Injury Prevention 101: Work
Work injuries typically come in two forms: repetitive motion injuries and accidental trauma. Both can cause costly loss of time at work and put you and your employer through the hassle of documenting and resolving the incident. In this post, we will offer tips and advice for avoiding both types of injury.
Repetitive Motion Injuries 1. Ensure that your workstation ergonomics are set up properly for your unique needs. Your needs will vary based on your height, weight, arm length, etc – no two individuals’ work stations will be identical.
2. Take frequent typing breaks. Use a “stress ball” or similar hand exerciser on occasion to maintain muscle balance in your hands and wrists.
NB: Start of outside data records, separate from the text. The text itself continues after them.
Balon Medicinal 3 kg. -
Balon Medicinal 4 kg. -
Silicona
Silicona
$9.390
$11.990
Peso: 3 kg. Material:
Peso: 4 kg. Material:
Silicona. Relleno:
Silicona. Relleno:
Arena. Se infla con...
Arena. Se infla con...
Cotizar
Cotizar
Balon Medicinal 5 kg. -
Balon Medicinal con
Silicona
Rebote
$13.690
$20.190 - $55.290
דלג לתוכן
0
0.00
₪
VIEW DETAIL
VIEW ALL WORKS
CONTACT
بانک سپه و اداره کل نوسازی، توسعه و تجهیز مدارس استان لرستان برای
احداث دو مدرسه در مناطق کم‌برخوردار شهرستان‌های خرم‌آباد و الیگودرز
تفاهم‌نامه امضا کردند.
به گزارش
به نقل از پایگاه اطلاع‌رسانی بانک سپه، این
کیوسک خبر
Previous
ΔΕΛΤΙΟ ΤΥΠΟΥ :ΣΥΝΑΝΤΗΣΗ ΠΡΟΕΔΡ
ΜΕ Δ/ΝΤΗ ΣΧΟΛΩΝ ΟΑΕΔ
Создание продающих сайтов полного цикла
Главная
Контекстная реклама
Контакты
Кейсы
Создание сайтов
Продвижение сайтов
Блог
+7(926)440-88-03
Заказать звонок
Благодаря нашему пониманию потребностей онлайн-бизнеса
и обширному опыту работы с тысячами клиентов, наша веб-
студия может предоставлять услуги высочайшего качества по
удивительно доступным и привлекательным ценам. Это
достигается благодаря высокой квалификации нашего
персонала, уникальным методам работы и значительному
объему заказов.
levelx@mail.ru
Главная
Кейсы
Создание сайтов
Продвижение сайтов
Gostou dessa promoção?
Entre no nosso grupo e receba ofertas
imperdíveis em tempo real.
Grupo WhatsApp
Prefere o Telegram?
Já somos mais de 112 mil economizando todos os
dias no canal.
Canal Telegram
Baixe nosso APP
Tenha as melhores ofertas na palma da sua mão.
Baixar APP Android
3. Practice proper posture at your work station. Sitting for long periods of time with proper posture can be tiring and requires core strength and stability. Incorporate core strengthening into your workout routine if you find you’re having difficulty maintaining proper posture at your desk. 4. Take frequent walking breaks. If you must sit for extended periods of time, choose the more physically demanding options when you do get up to walk somewhere. For example, take stairs instead of an elevator or take a quick walk down the block for your afternoon coffee instead of driving or having it delivered. You may think you’re losing productivity by leaving your desk but you may be surprised to find your productivity might actually increase when you return from a short, brisk walk.
5. Use hands-free phone options. In this age of modern technology, you should never have to crane your neck to hold a phone between your shoulder and your ear. Bluetooth or wired headphones, or even speakerphone if you have a private office, are all better options for avoiding work-induced spinal injuries.
Accidental Trauma 1. Always lift properly. Get heavy items to your “power zone” before lifting. Always bend your knees instead of your back, and avoid lifting items over your head. For awkwardly sized or extremely heavy objects, have someone assist you.
2. Wear slip-resistant shoes, and use caution when wearing high heels.
3. Always use hands-free phone options when driving.
4. Eat regular, healthy, balanced snacks and meals. Hypoglycemia (low blood sugar) can make you more accident prone by affecting your balance and your focus.
5. Always use ladders/step stools to reach items on high shelves to reduce your risk of falling. If you have poor balance, ask someone to climb up to reach the item for you or at the very least have someone with you to help make sure you don’t fall.